Excerpted text:
Start of Block

In total, four astrovirus-associated encephalitis cases have been discovered in sheep to date: two in Switzerland [22,52] and two in North Wales [53]. The affected sheep in North Wales exhibited trembling and moving disorders [53]. In Switzerland, one ewe showed ataxia and fever, and a foreign body was stuck in the esophagus [22]. In all cases, the RNA was extracted from brain tissue and sequenced by HTS [22,53] or Sanger sequencing [52]. The screening of other organs by RT-qPCR in affected sheep showed some positive results in GIT samples and trigeminal ganglion, but not in the lymph node or spleen [53]. Besides the CNS lesions, a ganglionitis was present in the British cases [53]. Laboratory diagnostic procedures and the number of cases are summarized in Table 2.
The obtained sequences from the CNS clustered very closely to the earlier described BoAstV CH15 and BoAstV BH 89/14 strains (Figure 3). Indeed, in Switzerland, the newly identified strains (OvAstV CH16 and OvAstV CH17) were confirmed in the CNS by an IHC protocol using polyclonal antisera generated against the capsid protein of BoAstV-CH15 [22,52].

4.5. Neurotropic Astrovirus in a Muskox

Boujon et al. [21] discovered a novel astrovirus, named muskox astrovirus CH18 (MOxAstV CH18), in archived formalin-fixed paraffin-embedded brain tissues of a muskox (Ovibos moschatus) diagnosed with severe non-suppurative encephalitis in 1982. The six-year-old muskox was from the Bern Animal Park, Switzerland and showed paraparesis firstly in the hind limbs. The neurological status rapidly decreased until the animal could not walk due to tetraplegia, and finally, it was euthanized. In 2018, the screenings of fecal samples from muskoxen of the same animal park by RT-qPCR for MOxAstV CH18 RNA were all negative.
The presence of the virus in brain tissue was confirmed by two different IHC methods: RT-qPCR and HTS. Again, the two IHC protocols applied were originally developed for the detection of BoAstV-CH13/NeuroS1 and BoAstV-CH15, respectively, but revealed a clear labeling of viral proteins in neurons due to the cross-reactivity of the polyclonal antisera with MOxAstV-CH18 antigens. The phylogenetic analysis on the full-length genome showed the closest relationship to OvAstV 1 [54,55] (Figure 3). Whether this animal had been in contact with other ruminant species, as a potential source of infection, could not be evaluated due to the elapsed time.

End of Block

Required work:
- a) Reproduce a passage from the excerpt on neurotropic astroviruses word for word, starting with "In total, four" and going on through "in Table 2.".
- b) Summarize the excerpt on neurotropic astroviruses in two sentences.
- c) List every astrovirus strain named in the excerpt on neurotropic astroviruses.

Information:
Start of Block

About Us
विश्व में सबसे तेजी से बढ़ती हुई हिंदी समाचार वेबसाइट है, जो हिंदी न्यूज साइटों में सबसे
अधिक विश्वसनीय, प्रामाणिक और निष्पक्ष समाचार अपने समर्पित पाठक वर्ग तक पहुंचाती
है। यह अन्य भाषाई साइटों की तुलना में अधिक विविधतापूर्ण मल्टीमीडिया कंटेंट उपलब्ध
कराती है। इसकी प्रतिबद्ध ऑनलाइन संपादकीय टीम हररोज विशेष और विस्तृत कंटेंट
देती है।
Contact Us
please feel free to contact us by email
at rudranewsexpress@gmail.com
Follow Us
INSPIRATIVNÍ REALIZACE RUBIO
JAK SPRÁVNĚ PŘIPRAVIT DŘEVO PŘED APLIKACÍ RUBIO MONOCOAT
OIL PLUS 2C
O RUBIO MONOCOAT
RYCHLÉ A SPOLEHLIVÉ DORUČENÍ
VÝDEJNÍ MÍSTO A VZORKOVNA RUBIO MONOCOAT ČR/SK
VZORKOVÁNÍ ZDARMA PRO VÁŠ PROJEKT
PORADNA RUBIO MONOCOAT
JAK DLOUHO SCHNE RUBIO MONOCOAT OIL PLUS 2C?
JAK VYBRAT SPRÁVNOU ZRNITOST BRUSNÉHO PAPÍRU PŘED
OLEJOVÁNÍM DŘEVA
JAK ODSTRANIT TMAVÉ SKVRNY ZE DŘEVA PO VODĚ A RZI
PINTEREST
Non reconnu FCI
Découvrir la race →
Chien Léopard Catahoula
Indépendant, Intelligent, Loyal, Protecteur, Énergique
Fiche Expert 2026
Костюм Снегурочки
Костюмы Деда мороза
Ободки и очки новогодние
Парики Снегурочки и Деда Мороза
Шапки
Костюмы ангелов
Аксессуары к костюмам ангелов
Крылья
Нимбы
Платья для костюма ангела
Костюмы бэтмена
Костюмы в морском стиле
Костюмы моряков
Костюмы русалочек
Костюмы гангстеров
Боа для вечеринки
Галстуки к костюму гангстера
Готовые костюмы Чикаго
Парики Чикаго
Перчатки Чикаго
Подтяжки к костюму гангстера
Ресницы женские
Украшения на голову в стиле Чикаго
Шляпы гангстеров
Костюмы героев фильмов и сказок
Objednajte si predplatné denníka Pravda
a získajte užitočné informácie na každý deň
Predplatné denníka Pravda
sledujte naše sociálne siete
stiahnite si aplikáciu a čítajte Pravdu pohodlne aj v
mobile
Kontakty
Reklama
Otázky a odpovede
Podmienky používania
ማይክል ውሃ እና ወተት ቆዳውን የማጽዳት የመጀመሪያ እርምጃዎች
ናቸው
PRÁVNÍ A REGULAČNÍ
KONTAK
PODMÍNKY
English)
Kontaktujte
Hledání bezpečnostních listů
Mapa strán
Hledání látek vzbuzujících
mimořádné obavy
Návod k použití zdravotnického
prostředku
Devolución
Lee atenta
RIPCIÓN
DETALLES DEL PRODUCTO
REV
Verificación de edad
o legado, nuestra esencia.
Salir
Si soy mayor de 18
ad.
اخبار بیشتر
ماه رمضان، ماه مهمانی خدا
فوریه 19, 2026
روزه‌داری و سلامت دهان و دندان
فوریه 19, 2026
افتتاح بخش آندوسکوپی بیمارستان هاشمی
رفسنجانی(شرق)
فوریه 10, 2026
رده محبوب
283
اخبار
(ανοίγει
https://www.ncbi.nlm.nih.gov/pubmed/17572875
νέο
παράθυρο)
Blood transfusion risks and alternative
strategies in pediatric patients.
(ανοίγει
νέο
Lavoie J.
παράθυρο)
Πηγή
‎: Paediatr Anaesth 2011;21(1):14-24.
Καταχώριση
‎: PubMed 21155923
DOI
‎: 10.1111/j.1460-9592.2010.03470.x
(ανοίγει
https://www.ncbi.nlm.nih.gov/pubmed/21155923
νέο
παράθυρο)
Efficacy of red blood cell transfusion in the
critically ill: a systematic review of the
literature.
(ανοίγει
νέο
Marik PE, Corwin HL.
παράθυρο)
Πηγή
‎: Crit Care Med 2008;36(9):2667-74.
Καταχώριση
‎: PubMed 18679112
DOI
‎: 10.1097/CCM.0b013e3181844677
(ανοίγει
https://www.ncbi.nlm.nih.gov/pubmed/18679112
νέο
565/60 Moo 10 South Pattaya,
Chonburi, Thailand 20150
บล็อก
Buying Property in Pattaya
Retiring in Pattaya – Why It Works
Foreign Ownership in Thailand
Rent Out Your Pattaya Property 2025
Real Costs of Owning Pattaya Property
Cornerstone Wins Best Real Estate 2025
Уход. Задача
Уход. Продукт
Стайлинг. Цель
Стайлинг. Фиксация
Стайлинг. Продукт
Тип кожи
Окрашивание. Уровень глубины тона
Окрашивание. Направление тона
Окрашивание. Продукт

End of Block

Set of answers:
- a)
In total, four astrovirus-associated encephalitis cases have been discovered in sheep to date: two in Switzerland [22,52] and two in North Wales [53]. The affected sheep in North Wales exhibited trembling and moving disorders [53]. In Switzerland, one ewe showed ataxia and fever, and a foreign body was stuck in the esophagus [22]. In all cases, the RNA was extracted from brain tissue and sequenced by HTS [22,53] or Sanger sequencing [52]. The screening of other organs by RT-qPCR in affected sheep showed some positive results in GIT samples and trigeminal ganglion, but not in the lymph node or spleen [53]. Besides the CNS lesions, a ganglionitis was present in the British cases [53]. Laboratory diagnostic procedures and the number of cases are summarized in Table 2.

- b) Four astrovirus-associated encephalitis cases have been discovered in sheep, two in Switzerland and two in North Wales, and the sequences obtained from the CNS clustered very closely to the earlier described BoAstV CH15 and BoAstV BH 89/14 strains. A novel astrovirus, MOxAstV CH18, was found in archived brain tissue of a six-year-old muskox from the Bern Animal Park diagnosed with severe non-suppurative encephalitis in 1982, and its full-length genome showed the closest relationship to OvAstV 1.

- c)
- BoAstV CH15
- BoAstV BH 89/14
- OvAstV CH16
- OvAstV CH17
- MOxAstV CH18
- BoAstV-CH13/NeuroS1
- OvAstV 1